She looked him up and down. ‘Well, I see that you are at least rich in faith. What errand brings a priest of Fener to Poliel’s house?’
Heboric lost his grin and slogged onward, his pace slow to accommodate the woman at his side. ‘This plague. It is unlike our sister of sickness. Its touch seems … different. I would ask about that, and other things.’
‘And you expect answers?’
He shook his head, chuckling. ‘Do I look that much a fool? No, I can only ask. That is all we mortals can do – make the effort. Try. The rest is in the hands of the gods.’ He extended a hand to her. ‘And you?’
She lifted her rag-wrapped shoulders. ‘The truth is the island is my home. It is one of the few places I am welcome.’
Heboric nodded at that. Where else might the afflicted go? ‘Yet you would leave it?’
‘I am not yet ready to let go of the world.’
‘I am told none leave the Isle of the Blessed.’
The woman cocked her wrapped head. Only her eyes peered through, brown and large, and Heboric found them very attractive eyes indeed. ‘Well,’ she allowed, ‘that is at least poetic.’
He smiled. ‘Yet isn’t it dangerous for you? I mean …’ Heboric realized he was treading into uncomfortable ground. ‘That is, some people would fear you as a carrier …’
She nodded. ‘Some do throw rocks and garbage to drive me away. Some have attacked me with staffs and rods.’ She shrugged again, conveying equanimity. ‘But they are not the worst. The worst are those who ask how much for sex.’
Heboric coughed into a fist, quite taken aback. ‘Sex? Really? I mean … not that you are no longer … that is …’
She rescued him from his floundering, saying, ‘It is believed in some circles that sex with an afflicted will make the partner immune.’
Heboric nodded his understanding. ‘Ah … I see. But that is absurd.’
‘Yes. Just like the other belief that sex with a virgin will cure various illnesses, or make the partner younger.’
‘
They had reached the island and climbed a shore of black gravel. Here stood ramshackle huts of sea-wrack and hides. A few small cookfires smouldered about. The inhabitants of the huts scrambled away as they approached, limping, some crawling on no more than stumps. Heboric wondered if they were fleeing in shame.
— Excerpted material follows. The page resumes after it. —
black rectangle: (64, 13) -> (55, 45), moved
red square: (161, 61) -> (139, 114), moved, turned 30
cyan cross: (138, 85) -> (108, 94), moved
‘Why do they hide?’ he asked his companion.
‘They are frightened of you,’ she answered. ‘You are obviously strong and healthy. They fear you are here to take from them what little they have.’ She gestured ahead with a hand that may have been wrapped in dirty linen but was quite obviously nothing more than a knot of bone. ‘This way to the house of Poliel.’
They climbed a path of beaten dirt. Crude shrines and altars lined the way, no more than piled stones draped in ragged scarves or covered in wax from countless candles. One larger shrine, tall and humped, like a hood, was obviously dedicated to the god of death. Heboric gestured to it, surprised. ‘Hood?’
‘The Grey One is no stranger to this isle,’ she said, passing on.
They came to a narrow gorge between two tall cliffs pocketed by caves. Again the inhabitants scurried away before them, all bent and limping, some on crude crutches of sticks. It was as if, Heboric mused, he carried the plague or some such thing.
‘This is not the reception I was expecting,’ he told the woman.
‘We are not yet at the house. Come.’ She urged him onwards.
Uneasy, but unable to pin down his suspicions, he followed, warily. The path led to a wide valley, cultivated with fields. Workers, perhaps the more healthy of the isle’s inhabitants, could be seen hoeing and scraping the stony soil. Beyond rose a structure of dressed bluish native stone – the Temple of Poliel, goddess of pestilence and illness.
The woman calmly walked on and Heboric was beginning to suspect that he had fallen in with one of the priestesses of the house. ‘I will be welcome?’ he asked. ‘I do not wish to trespass.’
‘All visitors to this isle are welcome. You may make your petition before the altar.’
He bowed to the woman. ‘Thank you. You have some authority here, I take it?’
The woman paused as if surprised. Her liquid brown eyes regarded him with humour. ‘Some.’ She urged him on with the hand that was no more than a stump.
The entry to the Temple of Poliel possessed no door; it stood as an open archway of stone. Shabby ragged figures lined each wall, every one of them hardly more than bundles of sticks. Outstretched arms ending in bone or rotting pus-filmed flesh beseeched Heboric. He could not help but cringe from them as he and his escort passed up the hall between.
Another, inner archway opened on to a broad central courtyard paved in stone. Across its expanse rose the central sanctum, tall and domed, the dwelling of Poliel herself. The woman paused in the archway, gesturing ahead. ‘Here the children of Poliel once congregated, having sworn pilgrimage to her presence. Now it stands empty, awaiting the devoted.’
Sighing, she turned to continue on and Heboric followed. ‘Passage to the isle is difficult,’ he suggested.